The reason why it works for strings is because "one" is a valid initializer for char[] and char[N] (for some N>3). As an expression, it's approximately equivalent to (const char[]){'o','n','e','\0'} except the compiler doesn't complain too much when it loses constness.
And yes, there's a big difference between an initializer and an expression. I'm pretty sure char s[] = (char[]){3,2,1,0}; is a compile error in C99 (and possibly C++ pre-0x). There are loads of other things too, but T foo = ...; is variable initialization, not assignment, even though they look similar. (They are especially different in C++, since the assignment operator is not called.)
And the reason for the confusion with pointers:
Type T[] is implicitly converted to type T* (a pointer to its first element) when necessary.
T arg1[] in a function argument list actually means T * arg1. You cannot pass an array to a function for Various Reasons.
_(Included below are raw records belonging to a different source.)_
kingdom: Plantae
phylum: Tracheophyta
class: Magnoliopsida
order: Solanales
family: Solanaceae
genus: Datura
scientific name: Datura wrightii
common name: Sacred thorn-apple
It is not possible. If you try, you are actually passing a pointer-to-array. (You can, however, pass a struct containing a fixed-size array to a function.)
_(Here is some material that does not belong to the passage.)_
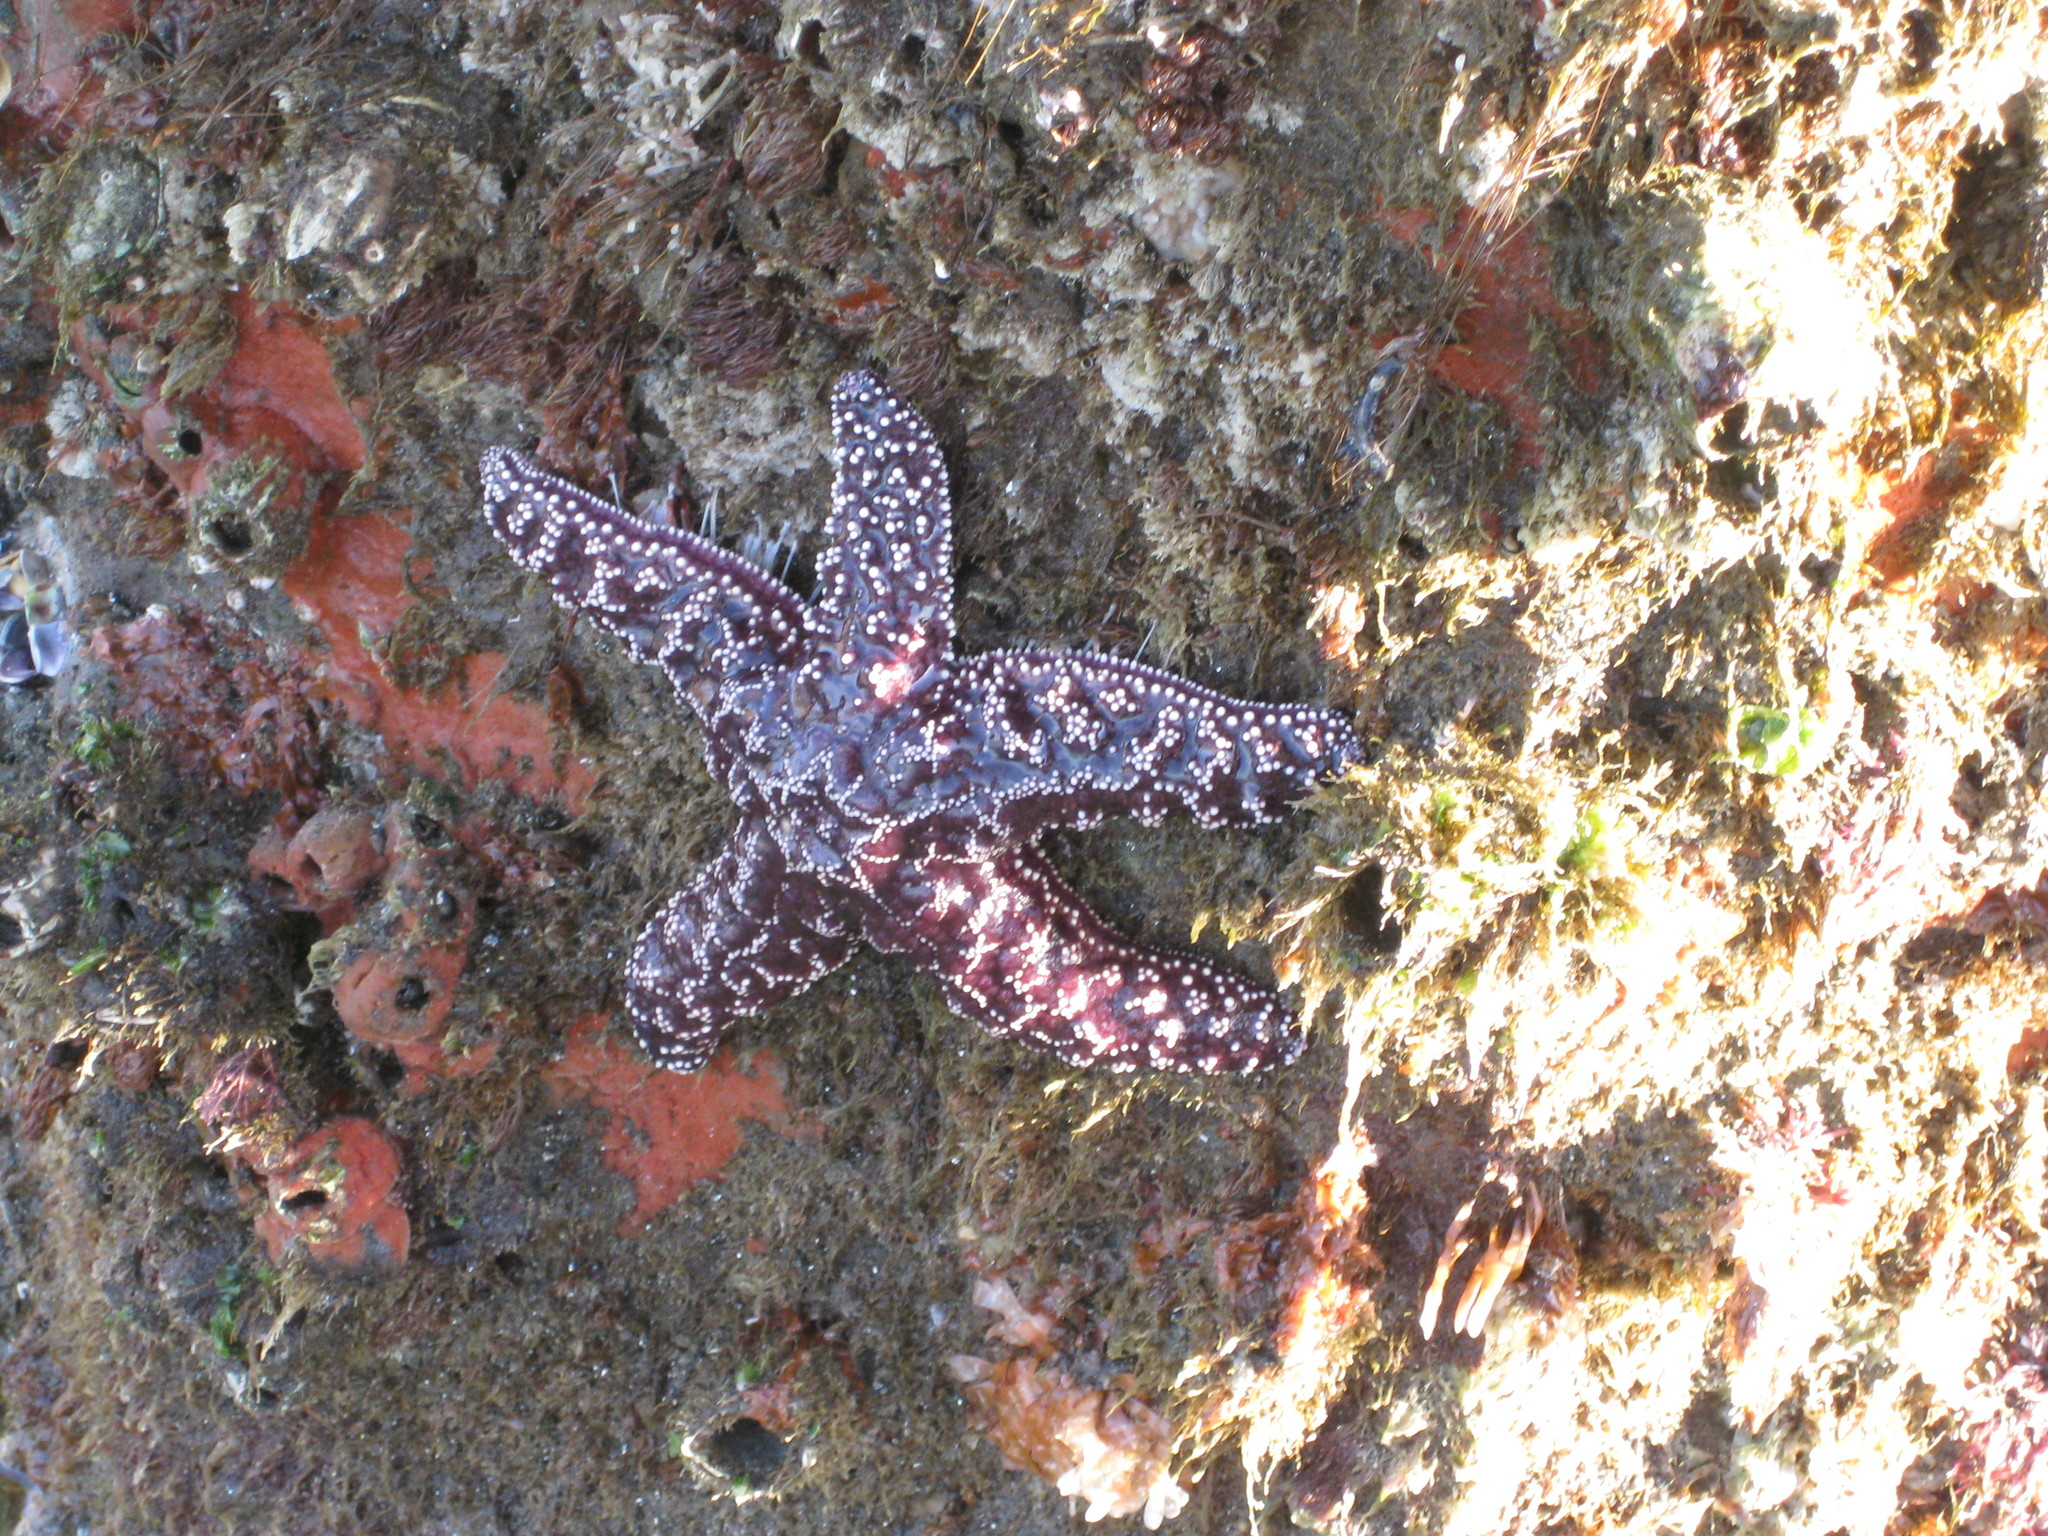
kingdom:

They both can be dereferenced and subscripted with identical (I think) semantics.
EDIT: The observant might notice that my first example is roughly syntactically equivalent to int * p = &1;, which is invalid. This works in C99 because a compound literal inside a function "has automatic storage duration associated with the enclosing block" (ISO/IEC 9899:TC3).
The one that you are using is array of int pointers. You should use pointer to array :
int (*p)[] = (int *) {{1,2,3}, {4,5,6}}
Look at this answer for more details.
It seems you are confusing pointers and array. They're not the same thing! An array is the list itself, while a pointer is just an address. Then, with pointer arithmetic you can pretend pointers are array, and with the fact that the name of an array is a pointer to the first element everything sums up in a mess. ;)
int *p[] = (int *[]) {{1,2,3},{4,5,6}}; //I got a error
Here, p is an array of pointers, so you are trying to assign the elements whose addresses are 1, 2, 3 to the first array and 4, 5, 6 to the second array. The seg fault happens because you can't access those memory locations.
int p[][3] = {{1,2,3},{4,5,6}}; //it's okay
This is ok because this is an array of arrays, so this time 1, 2, 3, 4, 5 and 6 aren't addresses but the elements themselves.
char *p[] = (char *[]) {"one", "two"...}; // it's okay!
This is ok because the string literals ("one", "two", ...) aren't really strings but pointers to those strings, so you're assigning to p[1] the address of the string literal "one".
BTW, this is the same as doing char abc[]; abc = "abc";. This won't compile, because you can't assign a pointer to an array, while char *def; def = "def"; solves the problem.